Oggi con serenità accetto e vedo questo orizzonte sul quale ho riaperto gli occhi come il luogo dove sentirmi riappacificato, anche se non è stato facile. Ero destinato a fare quello che avevano fatto mio padre, mio nonno, il mio bisnonno e cosi a ritroso: il pastore. Non mi è stato possibile per disgrazia familiare e contingenza storica: sono nato e cresciuto nel boom economico, circondato dall’apoteosi del progresso, ma divino sarcasmo mi sono salvato la vita portando le persone nei luoghi dove la trama della mia famiglia si è spiegata.
“Una vita misteriosa, benedetta si svela con lentezza”. “Io credo che la fortuna dell’Appennino stia ora nell’essere a lato, più vi si accomoda e meglio è. Se c’è salvezza sta nell’ombra e ci si salva per qualcosa che in questo momento non si sa cosa sia né se avverrà. Si tratta di salvaguardare, conservare, difendere attitudini, comportamenti e saperi che al momento non hanno ragion d’essere, sono fuori tempo e fuori luogo”, recita Giovanni Lindo Ferretti in “L’Italia profonda” scritto con Franco Arminio.
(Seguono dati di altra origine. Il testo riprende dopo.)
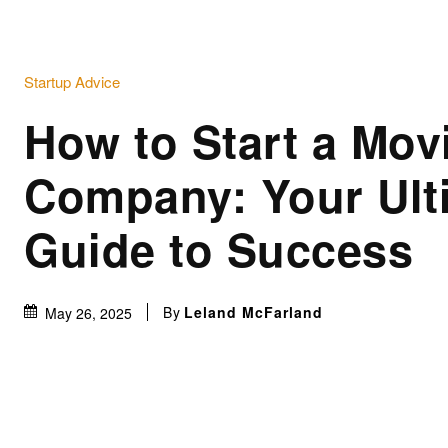
Startup Advice
How to Start a Mov
Company: Your Ult
Guide to Success
By
Leland McFarland
May 26, 2025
Siamo se non il primo, il secondo Parco d‘Italia, abbiamo guadagnato un riconoscimento UNESCO senza sapere bene cosa significhi e cosa comporti. Un riconoscimento che comunque ha a che fare con la biosfera e di questi tempi in cui il mondo si riempie di plastica, si potrebbe tramutare in grandi opportunità.
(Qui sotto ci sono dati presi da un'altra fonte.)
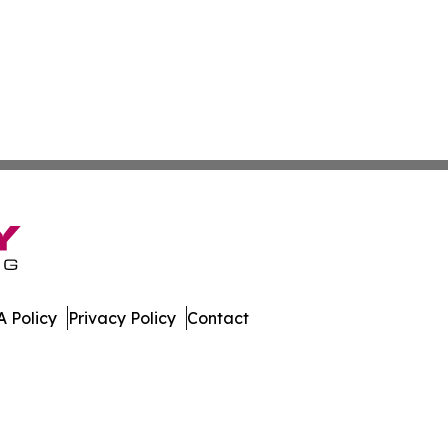
 Policy
Privacy Policy
Contact
e News. All Rights Reserved.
Addetti ai lavori, guardiaparco, titolati esperti in “orsologia e conservazione della natura” per ora si prendono migliaia di like e emoticon di congratulazioni sui social.
Sotto tutti questi veli, e il primo è una coperta fatta di modernità incivile, restano tracce arcaiche. Di contadini e di pastori, principesse del formaggio e della lana, dell’orso, del lupo, del toro e delle aquile, delle antiche tribù italiche. Più che gli italiani sull’Appennino ci sono ancora i Marsi, i Sanniti, gli Irpini… Forse sull’Appennino più che altrove si trovano tracce degli antichi popoli Italici.
Sto cercando di scavare nel mio passato per trovare una collocazione nel presente. Per poter raccontare la storia di questi luoghi a chi per una mezza giornata vuole venire a camminare con me. Per ora non sono un esperto di queste cose, forse mai lo sarò. A me piace raccontare di questi luoghi, e camminarci sopra con rispetto. Produco sensazioni che mi vengono da un luogo e da un tempo lontano, lontano dai clacson del traffico delle città.